--- Material provided Enclosed Below ---
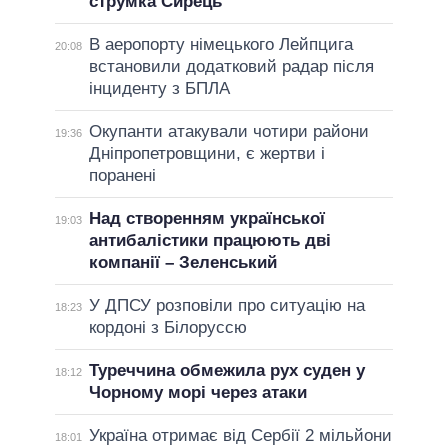
струмка Сирець
В аеропорту німецького Лейпцига
20:08
встановили додатковий радар після
інциденту з БПЛА
Окупанти атакували чотири райони
19:36
Дніпропетровщини, є жертви і
поранені
Над створенням української
19:03
антибалістики працюють дві
компанії – Зеленський
У ДПСУ розповіли про ситуацію на
18:23
кордоні з Білоруссю
Туреччина обмежила рух суден у
18:12
Чорному морі через атаки
Україна отримає від Сербії 2 мільйони
18:01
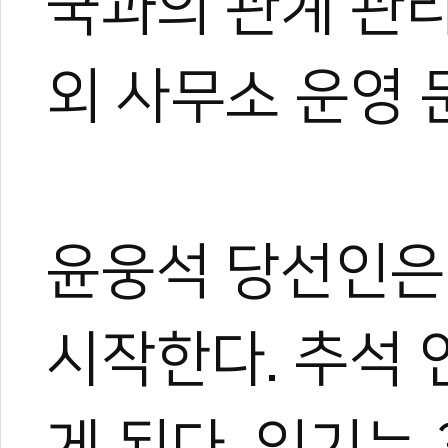
국과의 관계 관리
외 사무소 운영
윤웅석 당선인은 
시작한다. 추석 
게 된다. 임기는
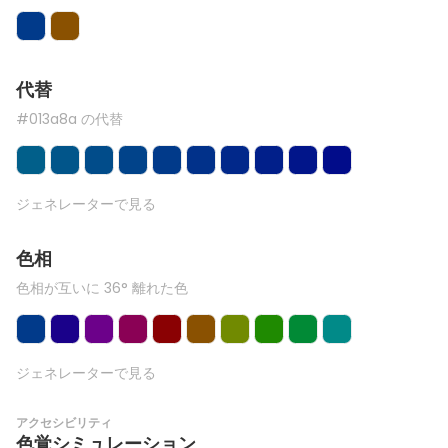
代替
#013a8a の代替
ジェネレーターで見る
色相
色相が互いに 36° 離れた色
ジェネレーターで見る
アクセシビリティ
色覚シミュレーション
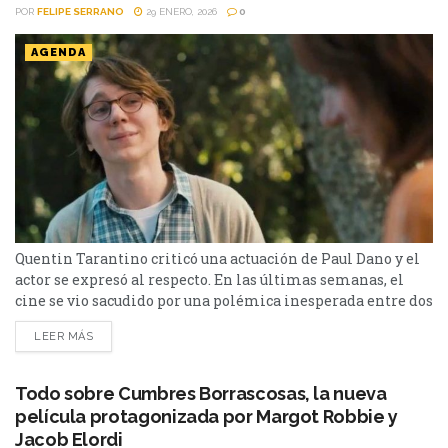
POR
FELIPE SERRANO
29 ENERO, 2026
0
AGENDA
Quentin Tarantino criticó una actuación de Paul Dano y el
actor se expresó al respecto. En las últimas semanas, el
cine se vio sacudido por una polémica inesperada entre dos
figuras respetadas de Hollywood: Paul Dano y Quentin
LEER MÁS
Tarantino. Lo que empezó como un comentario personal se
transformó en un debate que cruzó a toda la industria
cinematográfica. Durante una...
Todo sobre Cumbres Borrascosas, la nueva
película protagonizada por Margot Robbie y
Jacob Elordi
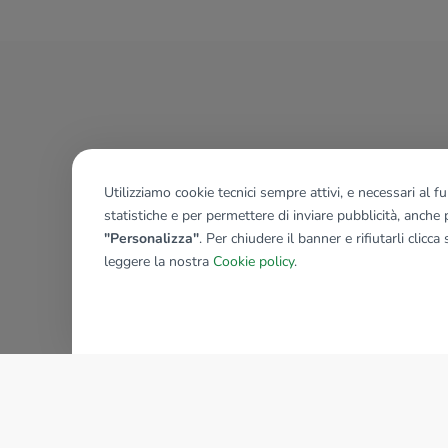
Utilizziamo cookie tecnici sempre attivi, e necessari al 
statistiche e per permettere di inviare pubblicità, anche p
"Personalizza"
. Per chiudere il banner e rifiutarli clicca
leggere la nostra
Cookie policy
.
AZIENDA
La storia del Gruppo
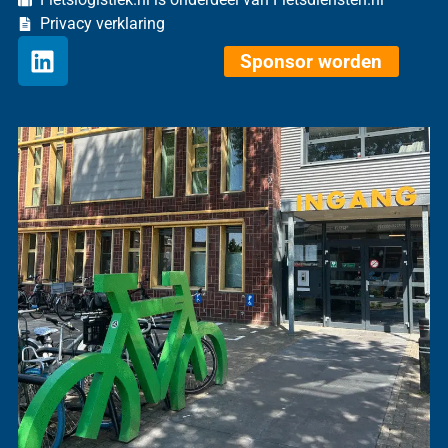
Privacy verklaring
Sponsor worden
--- End of Enclosed Material provided ---
■ What is expected ■
Leaving aside the images, write out the entries above word for word.

■ Answer box ■
струмка Сирець
В аеропорту німецького Лейпцига
20:08
встановили додатковий радар після
інциденту з БПЛА
Окупанти атакували чотири райони
19:36
Дніпропетровщини, є жертви і
поранені
Над створенням української
19:03
антибалістики працюють дві
компанії – Зеленський
У ДПСУ розповіли про ситуацію на
18:23
кордоні з Білоруссю
Туреччина обмежила рух суден у
18:12
Чорному морі через атаки
Україна отримає від Сербії 2 мільйони
18:01
국과의 관계 관리
외 사무소 운영
윤웅석 당선인은 
시작한다. 추석 
게 된다. 임기는
代替
#013a8a の代替
ジェネレーターで見る
色相
色相が互いに 36° 離れた色
ジェネレーターで見る
アクセシビリティ
色覚シミュレーション
POR
FELIPE SERRANO
29 ENERO, 2026
0
AGENDA
Quentin Tarantino criticó una actuación de Paul Dano y el
actor se expresó al respecto. En las últimas semanas, el
cine se vio sacudido por una polémica inesperada entre dos
figuras respetadas de Hollywood: Paul Dano y Quentin
LEER MÁS
Tarantino. Lo que empezó como un comentario personal se
transformó en un debate que cruzó a toda la industria
cinematográfica. Durante una...
Todo sobre Cumbres Borrascosas, la nueva
película protagonizada por Margot Robbie y
Jacob Elordi
Utilizziamo cookie tecnici sempre attivi, e necessari al 
statistiche e per permettere di inviare pubblicità, anche p
"Personalizza"
. Per chiudere il banner e rifiutarli clicca
leggere la nostra
Cookie policy
.
AZIENDA
La storia del Gruppo
Privacy verklaring
Sponsor worden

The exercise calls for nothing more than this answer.